Le 22 novembre dernier, une réunion de concertation très attendue devait traiter le sujet de la gouvernance du régime de sécurité sociale des artistes-auteurs. Pour la première fois, des syndicats représentant des métiers créatifs variés ont construit ensemble des propositions et argumentaires solides pour répondre aux incertitudes et dysfonctionnements actuels. Entre autres demandes, la première est la clarification de la gouvernance, pour une reprise en main du régime de sécurité sociale des auteurs par les auteurs eux-mêmes :
 
• La création ad hoc d’un seul et même organisme agréé compétent pour la protection sociale des artistes-auteurs.
• Une révision de la composition du conseil d’administration de la protection sociale des artistes-auteurs.
• Le rétablissement du mode électif pour la désignation des syndicats professionnels des artistes-auteurs qui siégeront dans le conseil d’administration de l’organisme de protection sociale des artistes-auteurs (OPSAA).
• Que soient explicitement spécifiés les pouvoirs et le rôle du conseil d’administration de l’organisme de protection sociale des artistes-auteurs par voie réglementaire. 
 

Le côte URSSAF de la Farce


Or, depuis quelque temps maintenant, l’URSSAF est entrée dans la boucle, ajoutant un nœud — un amas de nœuds — qui n’arrange finalement rien. Les auteurs, dès 2020, devront en effet s’adresser à ce nouvel organisme pour le recouvrement de leurs cotisations. Mais depuis une semaine, c’est la panique : bugs, courriers reçus par certains et pas par d’autres, flou sur les modulations... aucune information claire et exhaustive n’a été communiquée pour accompagner les artistes-auteurs dans cette transition pourtant administrativement complexe. 

« Rien ne change, soupire une autrice de littérature jeunesse.
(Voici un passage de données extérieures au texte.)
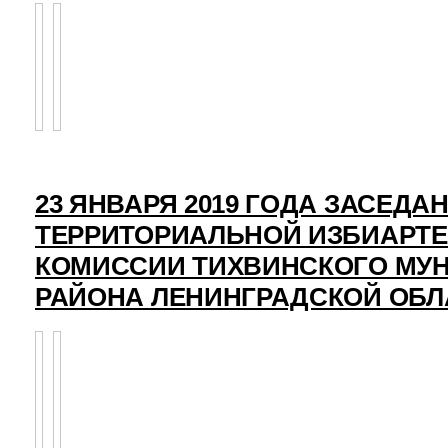
23 ЯНВАРЯ 2019 ГОДА ЗАСЕДА
ТЕРРИТОРИАЛЬНОЙ ИЗБИАРТ
КОМИССИИ ТИХВИНСКОГО МУ
РАЙОНА ЛЕНИНГРАДСКОЙ ОБЛ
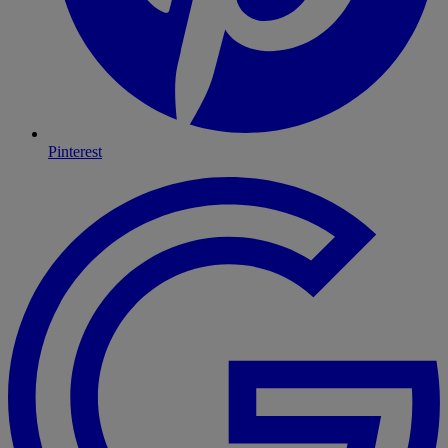
Pinterest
On croyait qu’enfin, les concertations allaient nous apporter plus d’informations, mais elles sont annulées, et c’est toujours autant le bazar. »
 
Le rapport Bruno Racine, annoncé par le ministre de la Culture comme une réponse forte, réfléchie et concrète à la densité des problèmes rencontrés par les artistes-auteurs, n’est toujours pas sorti. Annoncé pour mi-novembre, rien n’a été rendu public à ce jour. 
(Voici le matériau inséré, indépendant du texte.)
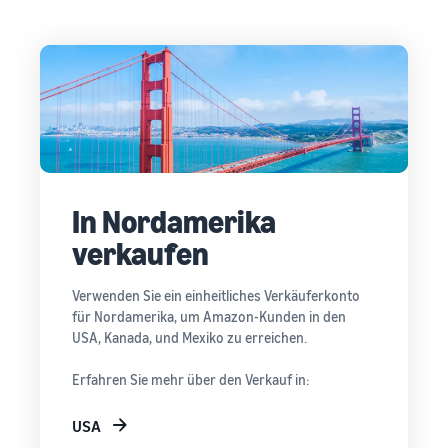
In Nordamerika
verkaufen
Verwenden Sie ein einheitliches Verkäuferkonto
für Nordamerika, um Amazon-Kunden in den
USA, Kanada, und Mexiko zu erreichen.
Erfahren Sie mehr über den Verkauf in:
USA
« La Ligue des auteurs professionnels communique souvent autour de la mission Bruno Racine comme d’une étape fondamentale pour nous tous, déclare un illustrateur, mais il est où, ce rapport ? On aimerait bien croire à la bonne volonté des pouvoirs publics, mais franchement, quand on voit notre situation catastrophique, la fonte des rémunérations, la jungle des contrats, le n’importe quoi administratif, et qu’aucune figure politique ne fait rien, ça devient difficile... les mots, c’est sympa, mais les actions, c’est mieux. On est abandonnés, point. »
 

Année de la BD, pour Ben Dommage !


Les premiers couacs de l’année de la BD sont encore dans les mémoires. Les auteurs depuis Twitter avaient tiré la sonnette d’alarme sur un concours spéculatif, invisibilisant le travail des artistes. Les modalités avaient été rectifiées rapidement grâce au dialogue entre le CAAP, la Ligue des auteurs professionnels, ainsi que SNAC BD et le cabinet du Ministère de la Culture, pour aboutir à un appel à projets. 
 
Preuve qu’une écoute des organisations professionnelles peut aussi déboucher à des évolutions positives pour plus de respect des artistes-auteurs. 

L’Année de la BD arrive, et les auteurs déplorent être toujours dans la même situation de crise économique et sociale, sans aucune réponse à leurs problématiques concrètes. Auront-ils le cœur à la fête ? Rien n’est moins sûr — sauf à accepter d’être les dindons de cette farce.